** Requisitos do exercício **
Reproduza fielmente as linhas, começando pela que contém "From the picture: would" e terminando na última linha, com as duas incluídas.

** Itens armazenados **
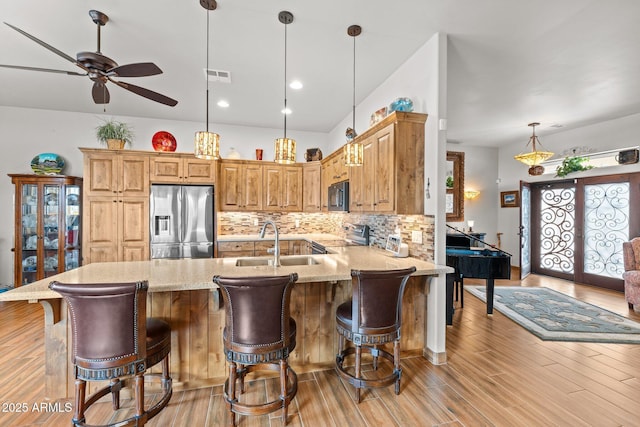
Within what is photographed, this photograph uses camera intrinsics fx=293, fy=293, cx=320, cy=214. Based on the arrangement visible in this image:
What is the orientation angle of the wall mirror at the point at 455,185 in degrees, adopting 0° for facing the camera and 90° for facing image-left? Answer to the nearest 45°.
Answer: approximately 0°

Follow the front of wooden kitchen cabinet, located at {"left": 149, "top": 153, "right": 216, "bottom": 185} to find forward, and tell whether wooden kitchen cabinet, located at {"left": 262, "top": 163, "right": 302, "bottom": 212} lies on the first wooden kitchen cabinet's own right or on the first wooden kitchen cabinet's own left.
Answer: on the first wooden kitchen cabinet's own left

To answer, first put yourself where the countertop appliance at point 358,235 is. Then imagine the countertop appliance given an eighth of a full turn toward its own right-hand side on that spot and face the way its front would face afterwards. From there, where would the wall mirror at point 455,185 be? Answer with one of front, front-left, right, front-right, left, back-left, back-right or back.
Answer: back-right

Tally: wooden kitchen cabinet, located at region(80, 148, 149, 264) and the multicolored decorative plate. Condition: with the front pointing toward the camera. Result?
2

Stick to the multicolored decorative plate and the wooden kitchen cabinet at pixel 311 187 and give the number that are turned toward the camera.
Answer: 2

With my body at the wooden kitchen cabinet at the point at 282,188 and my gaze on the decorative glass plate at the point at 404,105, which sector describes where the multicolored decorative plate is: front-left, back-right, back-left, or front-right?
back-right

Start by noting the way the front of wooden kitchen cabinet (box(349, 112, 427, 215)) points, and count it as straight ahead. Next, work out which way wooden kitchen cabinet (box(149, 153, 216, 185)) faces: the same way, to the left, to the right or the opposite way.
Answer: to the left

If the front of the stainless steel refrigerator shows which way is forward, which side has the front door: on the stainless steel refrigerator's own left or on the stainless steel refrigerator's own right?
on the stainless steel refrigerator's own left

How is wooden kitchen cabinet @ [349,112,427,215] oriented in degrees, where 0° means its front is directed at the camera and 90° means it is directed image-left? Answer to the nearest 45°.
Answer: approximately 45°
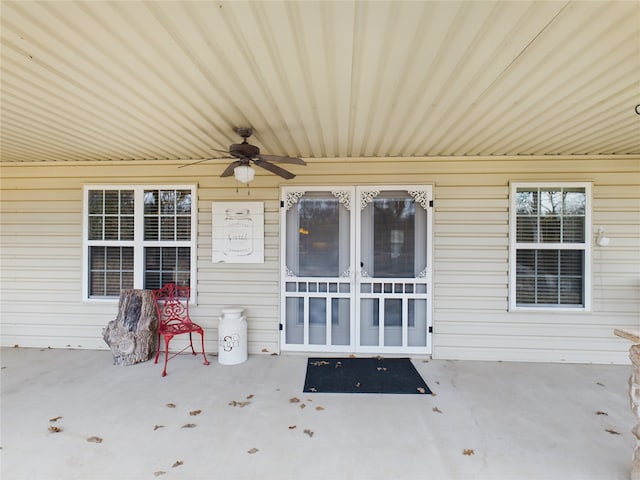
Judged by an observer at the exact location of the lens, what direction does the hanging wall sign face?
facing the viewer

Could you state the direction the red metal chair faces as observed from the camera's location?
facing the viewer and to the right of the viewer

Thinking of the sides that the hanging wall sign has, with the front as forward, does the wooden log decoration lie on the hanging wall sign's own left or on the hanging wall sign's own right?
on the hanging wall sign's own right

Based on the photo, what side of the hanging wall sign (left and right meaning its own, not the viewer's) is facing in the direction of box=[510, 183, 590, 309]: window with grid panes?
left

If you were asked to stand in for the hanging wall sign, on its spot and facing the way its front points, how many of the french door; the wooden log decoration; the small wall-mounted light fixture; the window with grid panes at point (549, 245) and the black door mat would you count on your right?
1

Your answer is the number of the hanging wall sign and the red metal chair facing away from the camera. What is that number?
0

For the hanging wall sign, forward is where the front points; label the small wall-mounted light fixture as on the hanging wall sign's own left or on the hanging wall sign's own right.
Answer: on the hanging wall sign's own left

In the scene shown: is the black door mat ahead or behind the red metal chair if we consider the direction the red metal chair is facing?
ahead

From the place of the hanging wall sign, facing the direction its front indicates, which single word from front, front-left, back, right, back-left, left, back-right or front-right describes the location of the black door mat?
front-left

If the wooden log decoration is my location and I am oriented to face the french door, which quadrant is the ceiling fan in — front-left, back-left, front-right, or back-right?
front-right
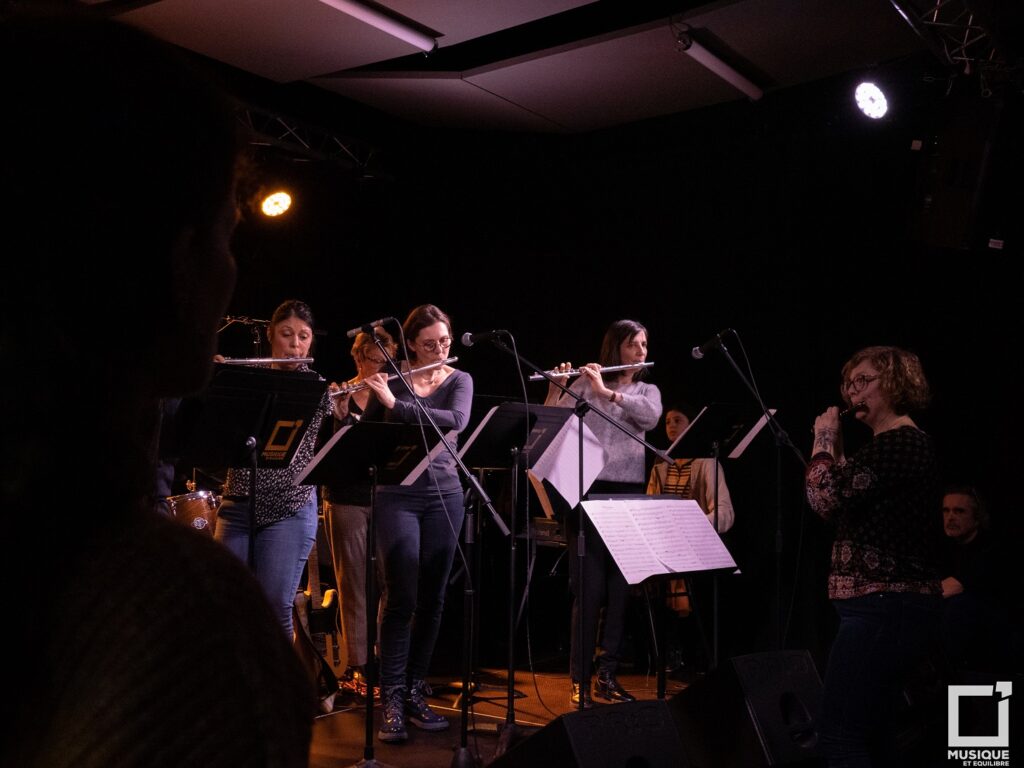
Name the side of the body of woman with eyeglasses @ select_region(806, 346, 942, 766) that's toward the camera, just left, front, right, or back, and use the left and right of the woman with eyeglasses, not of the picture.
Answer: left

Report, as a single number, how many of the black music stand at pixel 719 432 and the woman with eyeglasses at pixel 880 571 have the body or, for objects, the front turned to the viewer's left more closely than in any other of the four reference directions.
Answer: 1

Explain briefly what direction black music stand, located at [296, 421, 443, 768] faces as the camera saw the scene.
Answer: facing away from the viewer and to the left of the viewer

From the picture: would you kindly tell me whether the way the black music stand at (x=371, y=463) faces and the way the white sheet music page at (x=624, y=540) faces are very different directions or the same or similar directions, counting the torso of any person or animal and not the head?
very different directions

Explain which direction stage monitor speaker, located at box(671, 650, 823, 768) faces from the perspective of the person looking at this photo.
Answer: facing away from the viewer and to the left of the viewer

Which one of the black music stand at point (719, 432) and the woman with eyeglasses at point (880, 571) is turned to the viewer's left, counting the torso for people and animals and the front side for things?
the woman with eyeglasses

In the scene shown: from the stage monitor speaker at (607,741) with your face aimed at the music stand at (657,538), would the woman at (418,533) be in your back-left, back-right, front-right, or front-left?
front-left

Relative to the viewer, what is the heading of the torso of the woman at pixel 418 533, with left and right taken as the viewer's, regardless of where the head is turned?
facing the viewer and to the right of the viewer

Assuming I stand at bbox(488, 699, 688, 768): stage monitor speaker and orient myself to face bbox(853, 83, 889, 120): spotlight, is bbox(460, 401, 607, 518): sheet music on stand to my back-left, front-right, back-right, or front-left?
front-left

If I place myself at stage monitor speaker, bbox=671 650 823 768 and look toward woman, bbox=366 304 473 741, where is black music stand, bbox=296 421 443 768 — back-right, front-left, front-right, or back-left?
front-left

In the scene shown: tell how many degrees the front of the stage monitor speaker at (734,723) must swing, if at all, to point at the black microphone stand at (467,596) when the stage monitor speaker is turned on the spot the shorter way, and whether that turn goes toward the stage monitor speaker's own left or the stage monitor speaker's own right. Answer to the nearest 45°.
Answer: approximately 45° to the stage monitor speaker's own left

** Resultado abaixo **
From the picture: would you kindly tell me whether the way the black music stand at (x=371, y=463) faces and the way the white sheet music page at (x=624, y=540) faces are very different directions or the same or similar directions, counting the torso of any person or animal and not the head?
very different directions

Explain which direction stage monitor speaker, located at box(671, 650, 823, 768) faces from the perspective of the person looking at this photo.
Answer: facing away from the viewer and to the left of the viewer

Which one of the black music stand at point (719, 432) and the woman with eyeglasses at point (880, 571) is turned to the viewer's left, counting the torso for people and animals and the front side for things?
the woman with eyeglasses

In the scene shown: from the stage monitor speaker at (607,741) with your face aimed at the music stand at (657,538), would the woman at (418,533) be in your back-left, back-right, front-right, or front-left?
front-left

Relative to the viewer, what is the heading of the torso of the woman at pixel 418 533, with left and right taken as the viewer's, regardless of where the head is turned?
facing the viewer and to the right of the viewer

Assuming I stand at bbox(488, 699, 688, 768): stage monitor speaker and orient myself to face bbox(853, 83, 889, 120): spotlight, is bbox(460, 401, 607, 518): sheet music on stand to my back-left, front-right, back-right, or front-left?
front-left

If I place myself at stage monitor speaker, bbox=671 650 823 768 and look toward woman, bbox=366 304 473 741, where is black music stand, bbox=296 421 443 768 — back-right, front-left, front-right, or back-left?
front-left

In the scene shown: tell how many degrees the front of the stage monitor speaker at (734,723) must swing, if at all, to point at the black microphone stand at (467,596) when the stage monitor speaker is turned on the spot the shorter way, and whether that turn goes toward the stage monitor speaker's own left or the stage monitor speaker's own right. Answer to the nearest 45°.
Answer: approximately 45° to the stage monitor speaker's own left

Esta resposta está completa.